James Nakamura and Maurice Radke addressed the attention the tragedy drew in the media (as it pertained to images and information) in their design works.

"What holds us together yet keeps us apart?" writes Heather Sorum. "What type of walls do societies create in order to separate and segregate, causing people to move in certain ways?" Her powerful yet fragile sculpture, "Held Apart," consists of large, jagged, transparent pieces of slumped, acid-etched and engraved sheet glass held together by a thick rope.

Lisa Nagagawa's "Reconstruction" is a sculpted figure made of copper wire and chopsticks. It focuses the issue more personally, "Breaking down the facade upon which I rediscover and reconstruct myself," she writes in her statement.

Brad Uyehara expresses the pain of change in his black-and-white photographs, "Waialua," which mark the end of a way of life with the closure of the sugar mill.

There is light, hope and beauty in the exhibit as evidenced in the mystical painting "Firefly" by Ayako Iwasaki and illuminations in the darker works of Alicia Leela Logan.

The installation of Marques H. Marzan's "Lines in Time" is a true gift. The wall shadows of this large multitoned cyclical fiber work are as exciting as the piece itself.

It is unfortunate that the entire show was not installed with this level of brilliance. Some of the paintings and graphic design works were hung too high for comfortable viewing.
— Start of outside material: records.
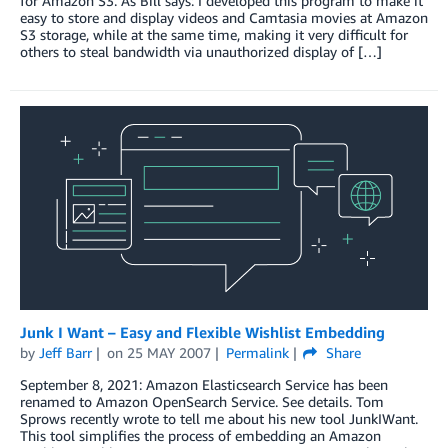
for Amazon S3. As Bill says: I developed this program to make it
easy to store and display videos and Camtasia movies at Amazon
S3 storage, while at the same time, making it very difficult for
others to steal bandwidth via unauthorized display of […]
Junk I Want – Easy and Flexible Wishlist Embedding
by
Jeff Barr
on
25 MAY 2007
Permalink
Share
September 8, 2021: Amazon Elasticsearch Service has been
renamed to Amazon OpenSearch Service. See details. Tom
Sprows recently wrote to tell me about his new tool JunkIWant.
This tool simplifies the process of embedding an Amazon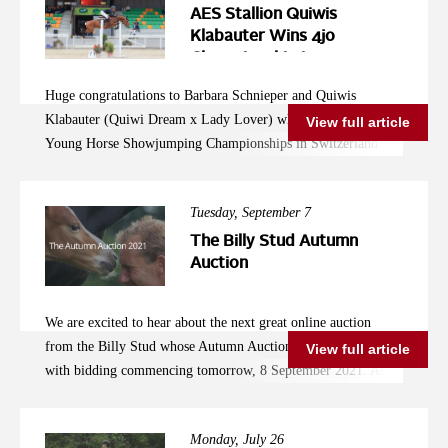
the event a great success and very enjoyable to watch. We look
Ireland and the AES under the saddle of Alex Baker, this
AES Stallion Quiwis
forward to seeing how these young stallion get on in the
special young mare is going from strength to strength and
Klabauter Wins 4jo
Future. Photo credit Dirk Caremans
Championship in
surely has a very exciting future ahead of her! Congratulations
Switzerland
to Beth and Anna! photo credit Kevin Sparrow
Huge congratulations to Barbara Schnieper and Quiwis
Klabauter (Quiwi Dream x Lady Lover) who won the 4yo
View full article
Young Horse Showjumping Championships in Switzerland.
This lovely young stallion was bred by Eveline Hunsperger.
Well done to this promising young horse and his rider, owner
Tuesday, September 7
and breeder!
The Billy Stud Autumn
Auction
We are excited to hear about the next great online auction
from the Billy Stud whose Autumn Auction is about to start
View full article
with bidding commencing tomorrow, 8 September 2021. As
always, there is a fantastic selection of young horses available,
which is well worth a look for anybody interested in investing
Monday, July 26
in their next competition horse for the future. Come and have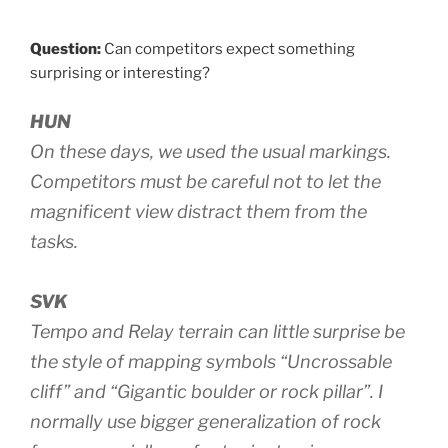
Question:
Can competitors expect something
surprising or interesting?
HUN
On these days, we used the usual markings.
Competitors must be careful not to let the
magnificent view distract them from the
tasks.
SVK
Tempo and Relay terrain can little surprise be
the style of mapping symbols “Uncrossable
cliff” and “Gigantic boulder or rock pillar”. I
normally use bigger generalization of rock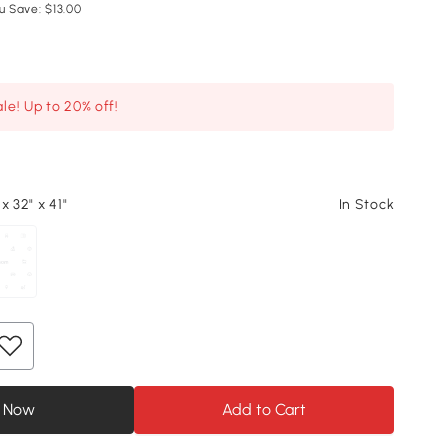
u Save: $13.00
le! Up to 20% off!
x 32" x 41"
In Stock
 Now
Add to Cart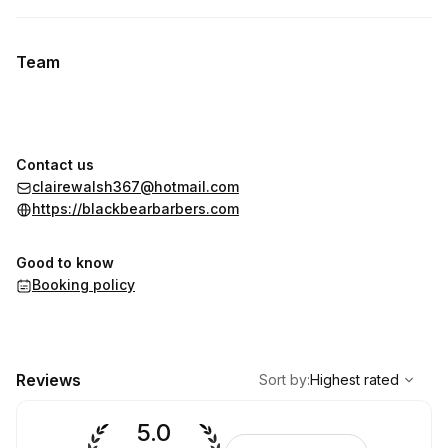
Team
Contact us
clairewalsh367@hotmail.com
https://blackbearbarbers.com
Good to know
Booking policy
,
Highest rated
Sort
Reviews
Sort by
:
Highest rated
5.0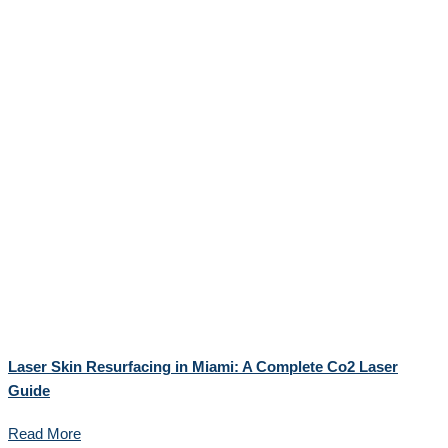
Laser Skin Resurfacing in Miami: A Complete Co2 Laser
Guide
Read More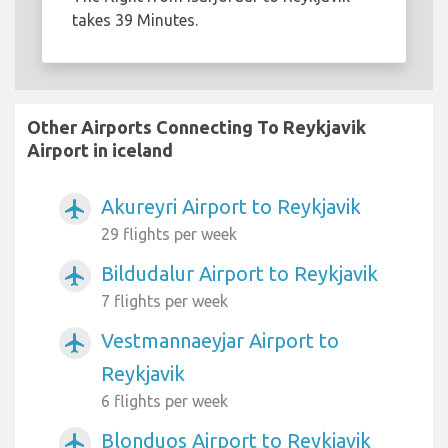
takes 39 Minutes.
Other Airports Connecting To Reykjavik
Airport in iceland
Akureyri Airport to Reykjavik
airplanemode_active
29 flights per week
Bildudalur Airport to Reykjavik
airplanemode_active
7 flights per week
Vestmannaeyjar Airport to
airplanemode_active
Reykjavik
6 flights per week
Blonduos Airport to Reykjavik
airplanemode_active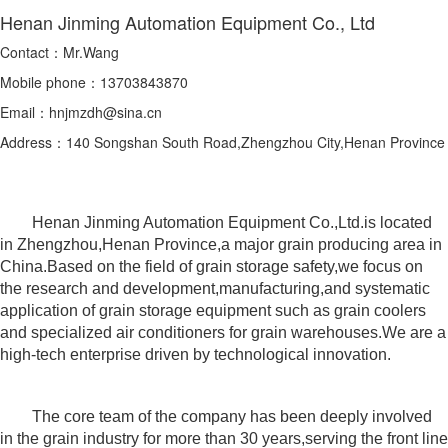
Henan Jinming Automation Equipment Co., Ltd
Contact：Mr.Wang
Mobile phone：13703843870
Email：hnjmzdh@sina.cn
Address：140 Songshan South Road,Zhengzhou City,Henan Province
Henan Jinming Automation Equipment Co.,Ltd.is located
in Zhengzhou,Henan Province,a major grain producing area in
China.Based on the field of grain storage safety,we focus on
the research and development,manufacturing,and systematic
application of grain storage equipment such as grain coolers
and specialized air conditioners for grain warehouses.We are a
high-tech enterprise driven by technological innovation.
The core team of the company has been deeply involved
in the grain industry for more than 30 years,serving the front line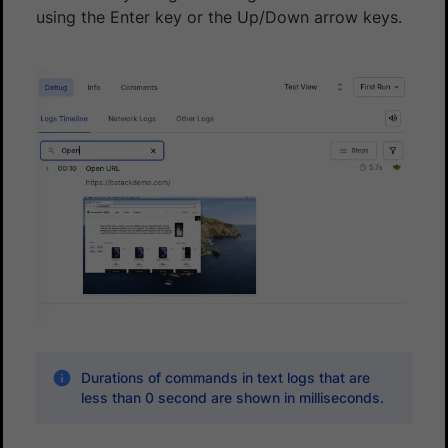
using the Enter key or the Up/Down arrow keys.
Durations of commands in text logs that are
less than 0 second are shown in milliseconds.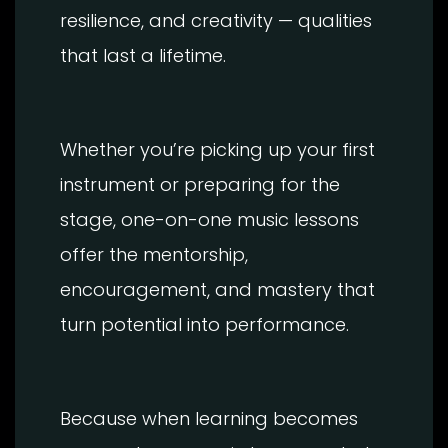
resilience, and creativity — qualities
that last a lifetime.
Whether you’re picking up your first
instrument or preparing for the
stage, one-on-one music lessons
offer the mentorship,
encouragement, and mastery that
turn potential into performance.
Because when learning becomes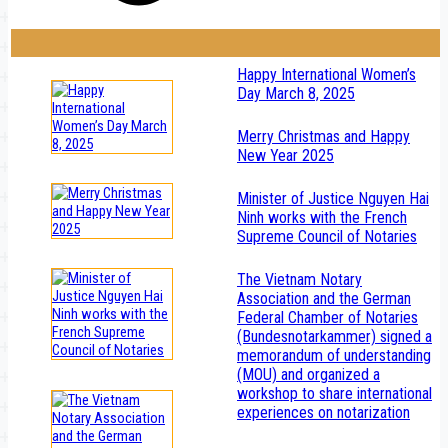
Happy International Women’s
Day March 8, 2025
Merry Christmas and Happy
New Year 2025
Minister of Justice Nguyen Hai
Ninh works with the French
Supreme Council of Notaries
The Vietnam Notary
Association and the German
Federal Chamber of Notaries
(Bundesnotarkammer) signed a
memorandum of understanding
(MOU) and organized a
workshop to share international
experiences on notarization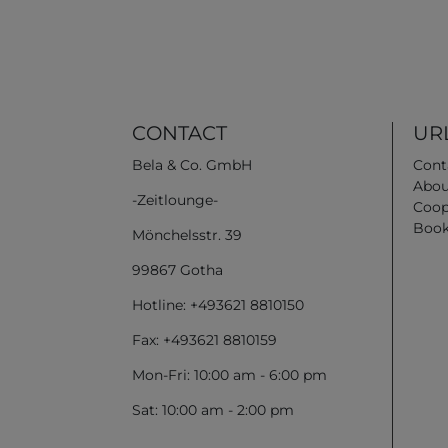
CONTACT
URL
Bela & Co. GmbH
Cont
Abou
-Zeitlounge-
Coop
Book
Mönchelsstr. 39
99867 Gotha
Hotline: +493621 8810150
Fax: +493621 8810159
Mon-Fri: 10:00 am - 6:00 pm
Sat: 10:00 am - 2:00 pm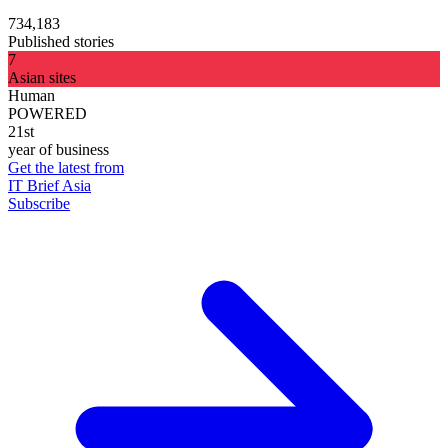
734,183
Published stories
7
Asian sites
Human
POWERED
21st
year of business
Get the latest from
IT Brief Asia
Subscribe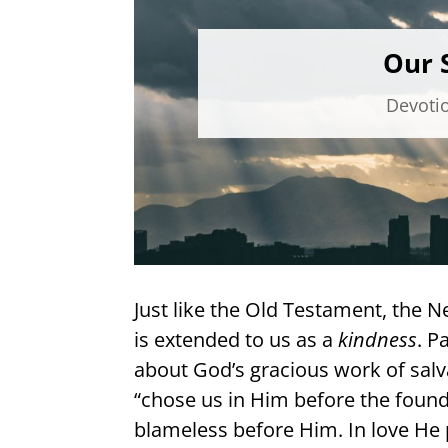
Our S
Devoti
Just like the Old Testament, the 
is extended to us as a
kindness
. P
about God’s gracious work of salv
“chose us in Him before the found
blameless before Him. In love He 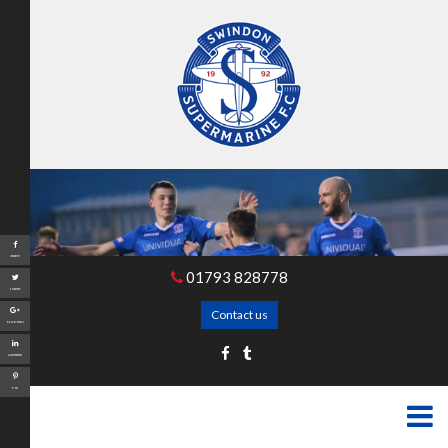
Share
01793 828778
Tweet
Contact us
Google+
LinkedIn
Pin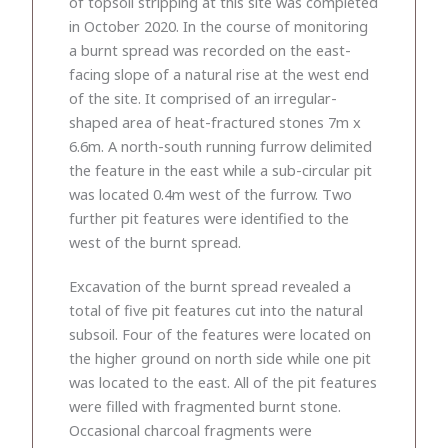
of topsoil stripping at this site was completed
in October 2020. In the course of monitoring
a burnt spread was recorded on the east-
facing slope of a natural rise at the west end
of the site. It comprised of an irregular-
shaped area of heat-fractured stones 7m x
6.6m. A north-south running furrow delimited
the feature in the east while a sub-circular pit
was located 0.4m west of the furrow. Two
further pit features were identified to the
west of the burnt spread.
Excavation of the burnt spread revealed a
total of five pit features cut into the natural
subsoil. Four of the features were located on
the higher ground on north side while one pit
was located to the east. All of the pit features
were filled with fragmented burnt stone.
Occasional charcoal fragments were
The relationship in the placement of works and the overall consistency may have been a difficult detail to address, but presentation is no less important than the quality of the work.

It is still a show worth seeing and listening to.

More pieces to see

Across from the main gallery at UH is the Commons Gallery. Inside the small space resides the Awards and Scholarships exhibit. This installation is a bit more refined and consistent.

A few of the students mentioned above were given awards and have additional art works on display here.

The sculptural glass work of Fletcher "Kip" Howe, "Transcendence," is a complicated integration of glass and metal.

Mark Miyamoto's "Salvaging Hope" in ceramic echoes the tragedy of Sept. 11, while Makai JHK Tubbs' dark abstract painting, "Addiction," addresses another.

The printmaking work of James Connor in both exhibits is praiseworthy.

These exhibits exemplify the promise and integrity of many young artists. We can only hope they will continue to grow, explore and express their visual voices.